The other two marinas seem like much more viable options—and definitely more reasonably priced than what others are paying nearby—but they’re still far more expensive than West Coast options. Comparing apples to apples, you’ve cited rates that range from $93/foot to $108/foot for 6 months. Compare that to rates that range from $60/foot to $90/foot for 6 months. Those latter rates are for 40-foot slips in large marinas in Alameda (Bay Area) and Ventura (Southern California).

Go figure.

Michael Robertson

I keep my Sabre 32 in Rock Hall, Maryland. For the 2021 season (4/15 – 11/15), a 40-foot slip is going for $5,500. This includes unlimited electric via 30-amp hookup, unlimited water, dock box, access to pool and free bath house, bikes, and kayaks. A monthly slip is $1,200.

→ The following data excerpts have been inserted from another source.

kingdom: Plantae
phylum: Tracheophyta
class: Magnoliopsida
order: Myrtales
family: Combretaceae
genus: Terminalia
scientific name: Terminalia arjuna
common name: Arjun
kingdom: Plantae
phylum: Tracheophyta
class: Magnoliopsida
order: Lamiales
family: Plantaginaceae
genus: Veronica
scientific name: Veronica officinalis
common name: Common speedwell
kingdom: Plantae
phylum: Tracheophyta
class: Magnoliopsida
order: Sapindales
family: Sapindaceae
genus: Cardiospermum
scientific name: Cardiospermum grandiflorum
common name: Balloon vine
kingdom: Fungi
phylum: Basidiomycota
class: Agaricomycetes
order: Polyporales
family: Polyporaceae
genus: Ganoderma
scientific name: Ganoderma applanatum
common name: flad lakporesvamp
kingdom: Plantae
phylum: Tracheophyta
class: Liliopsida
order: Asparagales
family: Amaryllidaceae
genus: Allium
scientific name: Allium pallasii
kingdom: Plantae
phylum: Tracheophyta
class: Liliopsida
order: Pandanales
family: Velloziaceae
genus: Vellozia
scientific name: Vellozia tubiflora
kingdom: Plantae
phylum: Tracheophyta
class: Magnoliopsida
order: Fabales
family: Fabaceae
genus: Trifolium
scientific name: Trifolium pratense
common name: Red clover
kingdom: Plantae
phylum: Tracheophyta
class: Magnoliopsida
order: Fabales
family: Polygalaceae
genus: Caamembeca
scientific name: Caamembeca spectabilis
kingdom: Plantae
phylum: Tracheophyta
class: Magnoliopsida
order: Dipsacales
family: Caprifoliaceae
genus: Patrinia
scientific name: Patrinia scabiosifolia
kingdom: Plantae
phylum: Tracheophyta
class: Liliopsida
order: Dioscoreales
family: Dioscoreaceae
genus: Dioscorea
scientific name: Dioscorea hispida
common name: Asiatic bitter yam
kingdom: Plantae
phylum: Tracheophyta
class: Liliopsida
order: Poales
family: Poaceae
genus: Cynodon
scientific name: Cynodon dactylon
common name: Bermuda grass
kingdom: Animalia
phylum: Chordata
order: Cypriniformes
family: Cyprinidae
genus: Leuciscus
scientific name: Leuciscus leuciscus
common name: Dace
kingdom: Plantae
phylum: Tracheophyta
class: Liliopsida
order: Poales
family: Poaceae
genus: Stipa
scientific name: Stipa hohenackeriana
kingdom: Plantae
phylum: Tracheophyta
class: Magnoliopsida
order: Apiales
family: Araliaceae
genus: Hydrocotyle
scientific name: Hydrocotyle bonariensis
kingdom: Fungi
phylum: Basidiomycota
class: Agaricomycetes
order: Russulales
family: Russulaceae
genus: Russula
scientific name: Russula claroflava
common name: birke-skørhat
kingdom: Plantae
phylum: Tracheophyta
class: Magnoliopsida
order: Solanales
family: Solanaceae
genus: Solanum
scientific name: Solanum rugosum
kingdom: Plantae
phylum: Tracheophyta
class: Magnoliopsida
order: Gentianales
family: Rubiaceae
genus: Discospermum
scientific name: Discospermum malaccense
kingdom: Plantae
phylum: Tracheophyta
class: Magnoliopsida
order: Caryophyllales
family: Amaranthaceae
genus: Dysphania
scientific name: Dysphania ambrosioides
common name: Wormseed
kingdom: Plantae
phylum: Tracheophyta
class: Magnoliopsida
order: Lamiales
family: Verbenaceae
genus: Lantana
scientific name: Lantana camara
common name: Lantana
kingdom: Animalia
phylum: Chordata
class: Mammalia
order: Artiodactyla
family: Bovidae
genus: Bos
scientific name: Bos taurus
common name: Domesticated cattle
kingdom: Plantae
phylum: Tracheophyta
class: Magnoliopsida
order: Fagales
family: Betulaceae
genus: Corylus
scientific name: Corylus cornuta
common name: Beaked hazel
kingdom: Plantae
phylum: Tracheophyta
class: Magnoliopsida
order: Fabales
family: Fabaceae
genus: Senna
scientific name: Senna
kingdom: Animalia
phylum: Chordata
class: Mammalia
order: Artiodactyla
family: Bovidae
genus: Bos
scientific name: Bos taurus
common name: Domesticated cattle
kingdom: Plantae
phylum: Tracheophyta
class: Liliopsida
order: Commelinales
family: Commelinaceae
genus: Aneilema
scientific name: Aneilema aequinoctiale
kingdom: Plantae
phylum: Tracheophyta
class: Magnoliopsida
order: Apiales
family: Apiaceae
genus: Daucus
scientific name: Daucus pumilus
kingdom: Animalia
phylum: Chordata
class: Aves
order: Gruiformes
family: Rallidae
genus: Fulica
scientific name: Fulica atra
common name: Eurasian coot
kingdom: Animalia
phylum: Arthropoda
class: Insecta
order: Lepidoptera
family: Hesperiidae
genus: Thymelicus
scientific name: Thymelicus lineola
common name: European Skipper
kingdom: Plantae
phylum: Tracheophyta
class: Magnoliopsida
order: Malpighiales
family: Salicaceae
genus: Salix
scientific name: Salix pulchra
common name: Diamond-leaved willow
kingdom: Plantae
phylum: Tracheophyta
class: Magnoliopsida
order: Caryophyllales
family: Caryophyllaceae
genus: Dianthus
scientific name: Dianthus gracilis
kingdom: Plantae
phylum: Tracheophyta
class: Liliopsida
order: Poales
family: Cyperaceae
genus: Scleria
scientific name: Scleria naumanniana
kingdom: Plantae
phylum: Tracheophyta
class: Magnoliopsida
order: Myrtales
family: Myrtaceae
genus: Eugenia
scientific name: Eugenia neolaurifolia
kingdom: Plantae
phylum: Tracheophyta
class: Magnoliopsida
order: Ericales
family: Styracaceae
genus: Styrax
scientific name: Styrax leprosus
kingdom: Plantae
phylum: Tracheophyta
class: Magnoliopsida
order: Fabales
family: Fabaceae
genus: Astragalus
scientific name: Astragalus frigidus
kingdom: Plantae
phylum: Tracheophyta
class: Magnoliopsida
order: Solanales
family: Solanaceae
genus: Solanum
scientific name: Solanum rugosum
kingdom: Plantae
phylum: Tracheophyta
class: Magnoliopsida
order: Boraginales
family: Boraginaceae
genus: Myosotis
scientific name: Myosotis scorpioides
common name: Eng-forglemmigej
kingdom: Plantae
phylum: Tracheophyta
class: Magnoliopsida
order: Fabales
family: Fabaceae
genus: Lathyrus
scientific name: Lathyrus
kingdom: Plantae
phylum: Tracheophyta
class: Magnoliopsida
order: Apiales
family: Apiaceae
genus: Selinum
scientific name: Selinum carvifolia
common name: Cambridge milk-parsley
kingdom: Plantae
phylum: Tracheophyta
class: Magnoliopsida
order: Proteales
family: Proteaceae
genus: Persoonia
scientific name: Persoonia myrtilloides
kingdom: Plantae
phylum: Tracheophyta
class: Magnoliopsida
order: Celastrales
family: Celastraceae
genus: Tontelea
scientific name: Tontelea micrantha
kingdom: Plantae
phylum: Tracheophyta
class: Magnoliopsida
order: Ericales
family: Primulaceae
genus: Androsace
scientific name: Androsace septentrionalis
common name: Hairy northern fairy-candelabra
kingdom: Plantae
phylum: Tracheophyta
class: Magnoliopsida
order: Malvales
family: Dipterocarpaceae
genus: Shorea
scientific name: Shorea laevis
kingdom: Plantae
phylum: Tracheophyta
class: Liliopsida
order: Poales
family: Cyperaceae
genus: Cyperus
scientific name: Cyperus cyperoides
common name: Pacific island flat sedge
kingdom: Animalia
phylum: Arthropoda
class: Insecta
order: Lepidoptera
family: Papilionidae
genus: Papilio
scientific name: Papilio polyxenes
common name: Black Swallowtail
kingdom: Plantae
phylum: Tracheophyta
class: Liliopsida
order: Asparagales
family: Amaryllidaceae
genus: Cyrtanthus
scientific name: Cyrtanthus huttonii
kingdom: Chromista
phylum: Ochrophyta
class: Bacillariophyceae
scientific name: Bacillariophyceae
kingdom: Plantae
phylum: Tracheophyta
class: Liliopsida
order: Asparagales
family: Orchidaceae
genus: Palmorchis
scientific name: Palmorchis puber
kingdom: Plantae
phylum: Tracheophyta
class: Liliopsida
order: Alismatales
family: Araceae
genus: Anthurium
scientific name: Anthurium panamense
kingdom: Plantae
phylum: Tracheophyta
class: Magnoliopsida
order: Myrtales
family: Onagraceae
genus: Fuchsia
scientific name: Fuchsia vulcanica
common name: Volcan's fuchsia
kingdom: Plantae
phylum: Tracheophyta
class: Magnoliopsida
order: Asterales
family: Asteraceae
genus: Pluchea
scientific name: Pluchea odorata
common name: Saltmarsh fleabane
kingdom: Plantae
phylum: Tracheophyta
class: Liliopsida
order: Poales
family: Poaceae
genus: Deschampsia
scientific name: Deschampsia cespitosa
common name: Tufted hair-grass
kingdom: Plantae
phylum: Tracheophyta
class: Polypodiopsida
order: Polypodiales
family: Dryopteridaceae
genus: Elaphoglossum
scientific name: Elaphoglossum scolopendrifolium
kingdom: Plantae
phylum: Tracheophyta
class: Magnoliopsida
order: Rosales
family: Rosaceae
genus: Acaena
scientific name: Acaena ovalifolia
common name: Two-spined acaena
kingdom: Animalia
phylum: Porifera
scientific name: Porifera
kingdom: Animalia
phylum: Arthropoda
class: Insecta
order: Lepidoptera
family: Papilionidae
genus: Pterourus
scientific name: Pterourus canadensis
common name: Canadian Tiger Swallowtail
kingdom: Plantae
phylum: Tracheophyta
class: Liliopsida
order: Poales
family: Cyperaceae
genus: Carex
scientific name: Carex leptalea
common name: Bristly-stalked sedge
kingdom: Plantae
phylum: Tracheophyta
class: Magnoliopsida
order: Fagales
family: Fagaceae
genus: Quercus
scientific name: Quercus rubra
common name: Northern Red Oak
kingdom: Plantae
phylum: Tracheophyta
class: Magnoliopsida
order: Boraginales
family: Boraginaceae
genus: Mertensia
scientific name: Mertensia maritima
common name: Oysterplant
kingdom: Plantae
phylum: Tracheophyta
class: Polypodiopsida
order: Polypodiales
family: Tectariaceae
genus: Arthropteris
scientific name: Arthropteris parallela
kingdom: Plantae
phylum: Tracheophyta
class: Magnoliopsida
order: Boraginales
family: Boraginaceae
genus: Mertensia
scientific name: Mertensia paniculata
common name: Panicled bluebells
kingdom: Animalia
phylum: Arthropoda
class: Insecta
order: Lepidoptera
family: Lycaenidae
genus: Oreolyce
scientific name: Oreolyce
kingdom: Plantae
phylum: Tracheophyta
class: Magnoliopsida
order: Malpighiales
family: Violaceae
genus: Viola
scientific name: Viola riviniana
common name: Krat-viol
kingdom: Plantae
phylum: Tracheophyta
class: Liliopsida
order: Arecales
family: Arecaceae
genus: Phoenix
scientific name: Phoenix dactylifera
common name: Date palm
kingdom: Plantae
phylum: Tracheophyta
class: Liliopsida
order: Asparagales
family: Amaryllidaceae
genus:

I have a friend who lives in Warwick, Rhode Island. He can have the town install a mooring for $1,500 and pay a $100/year fee thereafter. I am insanely jealous of this.

—Andy Bohne, Chester Springs, Pennsylvania

I keep my Coronado 35 in Bayfield, Wisconsin, gateway to the Lake Superior Apostle Islands. My slip rental from mid-May to October is $4,200, which includes electricity, wi-fi, shower facilities, and a nice lounge.

—Mike Montesinos, Gypsy Spirit

For a single night, transient slip in Sausalito, California, it costs $68. Granted, the docks are in excellent condition and water and electricity and restrooms are included. Everything in Sausalito is expensive, everything. Nice place though!

—Robert F. Neefus, Arcata, California

Robert, we know of what you speak: we were married at the Sausalito Women’s Club a couple of decades ago. Lovely and expensive town. But, consider how inexpensive that $68/night is when a transient slip at Kelley’s marina (see my text at the start and the view of Manhattan) is over $250/night.